● Saved entries
........

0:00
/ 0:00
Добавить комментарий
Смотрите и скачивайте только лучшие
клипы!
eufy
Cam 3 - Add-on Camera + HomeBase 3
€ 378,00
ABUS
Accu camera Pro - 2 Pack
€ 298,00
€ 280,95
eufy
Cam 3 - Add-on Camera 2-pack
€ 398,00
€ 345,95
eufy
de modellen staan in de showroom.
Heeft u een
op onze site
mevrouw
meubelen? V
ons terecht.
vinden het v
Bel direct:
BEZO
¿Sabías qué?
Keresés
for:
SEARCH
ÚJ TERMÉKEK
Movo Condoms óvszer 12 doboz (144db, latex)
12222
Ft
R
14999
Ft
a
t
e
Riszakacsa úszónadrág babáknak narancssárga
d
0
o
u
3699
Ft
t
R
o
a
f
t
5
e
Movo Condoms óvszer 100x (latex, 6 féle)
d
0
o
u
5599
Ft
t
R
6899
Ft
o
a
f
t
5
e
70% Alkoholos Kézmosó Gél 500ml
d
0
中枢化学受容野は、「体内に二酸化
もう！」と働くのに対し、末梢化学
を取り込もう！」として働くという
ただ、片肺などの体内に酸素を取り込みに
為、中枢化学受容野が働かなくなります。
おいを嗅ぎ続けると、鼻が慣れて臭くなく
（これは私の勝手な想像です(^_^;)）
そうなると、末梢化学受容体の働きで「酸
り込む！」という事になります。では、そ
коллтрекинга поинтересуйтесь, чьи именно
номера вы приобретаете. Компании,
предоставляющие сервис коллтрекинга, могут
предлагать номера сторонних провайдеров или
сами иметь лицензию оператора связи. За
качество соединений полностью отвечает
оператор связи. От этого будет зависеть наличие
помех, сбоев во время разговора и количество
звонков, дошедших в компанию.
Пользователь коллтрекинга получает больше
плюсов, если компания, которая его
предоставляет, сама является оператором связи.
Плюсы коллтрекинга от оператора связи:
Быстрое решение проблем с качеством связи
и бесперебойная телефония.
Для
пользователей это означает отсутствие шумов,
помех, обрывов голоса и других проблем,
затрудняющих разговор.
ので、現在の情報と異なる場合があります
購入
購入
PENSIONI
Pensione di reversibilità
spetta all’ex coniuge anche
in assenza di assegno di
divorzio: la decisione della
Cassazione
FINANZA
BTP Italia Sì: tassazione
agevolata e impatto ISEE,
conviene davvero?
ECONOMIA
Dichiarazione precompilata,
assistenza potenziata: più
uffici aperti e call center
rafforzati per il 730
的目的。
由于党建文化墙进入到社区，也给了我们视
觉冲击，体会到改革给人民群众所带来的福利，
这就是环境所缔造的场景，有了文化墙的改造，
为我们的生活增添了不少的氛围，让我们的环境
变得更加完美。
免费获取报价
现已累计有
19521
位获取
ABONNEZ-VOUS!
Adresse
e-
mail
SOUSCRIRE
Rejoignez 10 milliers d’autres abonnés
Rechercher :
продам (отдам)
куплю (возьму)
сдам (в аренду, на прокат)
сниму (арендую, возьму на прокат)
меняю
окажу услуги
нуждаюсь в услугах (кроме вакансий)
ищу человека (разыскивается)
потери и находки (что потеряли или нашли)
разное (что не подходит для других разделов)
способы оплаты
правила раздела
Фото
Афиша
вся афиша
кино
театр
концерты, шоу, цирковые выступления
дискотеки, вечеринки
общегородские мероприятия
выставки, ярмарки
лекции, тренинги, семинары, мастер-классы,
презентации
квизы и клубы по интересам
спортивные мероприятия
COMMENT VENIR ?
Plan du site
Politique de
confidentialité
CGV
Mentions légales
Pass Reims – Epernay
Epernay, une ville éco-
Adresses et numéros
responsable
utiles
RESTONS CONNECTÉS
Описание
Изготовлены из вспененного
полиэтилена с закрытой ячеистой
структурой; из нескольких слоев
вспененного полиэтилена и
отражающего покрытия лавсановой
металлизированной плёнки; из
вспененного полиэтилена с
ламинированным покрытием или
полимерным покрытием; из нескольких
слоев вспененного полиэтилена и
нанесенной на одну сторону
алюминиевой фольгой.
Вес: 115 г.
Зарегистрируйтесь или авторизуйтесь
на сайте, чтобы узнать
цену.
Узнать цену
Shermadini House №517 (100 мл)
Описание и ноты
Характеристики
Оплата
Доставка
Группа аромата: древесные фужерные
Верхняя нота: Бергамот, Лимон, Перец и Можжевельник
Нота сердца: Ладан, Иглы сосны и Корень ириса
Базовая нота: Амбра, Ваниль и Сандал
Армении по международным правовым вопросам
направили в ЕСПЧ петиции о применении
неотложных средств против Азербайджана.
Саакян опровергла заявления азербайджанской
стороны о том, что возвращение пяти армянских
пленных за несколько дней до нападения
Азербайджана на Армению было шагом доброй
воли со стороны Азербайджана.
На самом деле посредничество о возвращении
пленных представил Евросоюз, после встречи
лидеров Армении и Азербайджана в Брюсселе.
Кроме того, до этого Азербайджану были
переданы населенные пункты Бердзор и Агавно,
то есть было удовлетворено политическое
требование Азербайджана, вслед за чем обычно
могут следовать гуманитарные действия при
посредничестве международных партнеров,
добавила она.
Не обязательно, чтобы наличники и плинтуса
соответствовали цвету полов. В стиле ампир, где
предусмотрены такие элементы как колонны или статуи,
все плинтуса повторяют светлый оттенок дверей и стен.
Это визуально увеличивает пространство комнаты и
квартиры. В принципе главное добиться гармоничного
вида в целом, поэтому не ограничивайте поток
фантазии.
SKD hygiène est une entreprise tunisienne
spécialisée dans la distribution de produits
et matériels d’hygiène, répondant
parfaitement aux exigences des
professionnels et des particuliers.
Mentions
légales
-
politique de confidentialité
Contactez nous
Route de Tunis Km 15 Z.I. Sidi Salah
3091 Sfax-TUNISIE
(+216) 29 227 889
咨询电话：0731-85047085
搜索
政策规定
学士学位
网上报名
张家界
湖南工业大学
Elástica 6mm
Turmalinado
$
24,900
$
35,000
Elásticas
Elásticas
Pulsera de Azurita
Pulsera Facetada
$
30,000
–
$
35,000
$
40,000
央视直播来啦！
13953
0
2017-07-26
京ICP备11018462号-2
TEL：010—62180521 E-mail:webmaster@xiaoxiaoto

........

● Task to complete
Set down only the lines running from the line with "politique de confidentialité" to the end of the entries above, both included, exactly as they stand.

● Result
politique de confidentialité
Contactez nous
Route de Tunis Km 15 Z.I. Sidi Salah
3091 Sfax-TUNISIE
(+216) 29 227 889
咨询电话：0731-85047085
搜索
政策规定
学士学位
网上报名
张家界
湖南工业大学
Elástica 6mm
Turmalinado
$
24,900
$
35,000
Elásticas
Elásticas
Pulsera de Azurita
Pulsera Facetada
$
30,000
–
$
35,000
$
40,000
央视直播来啦！
13953
0
2017-07-26
京ICP备11018462号-2
TEL：010—62180521 E-mail:webmaster@xiaoxiaoto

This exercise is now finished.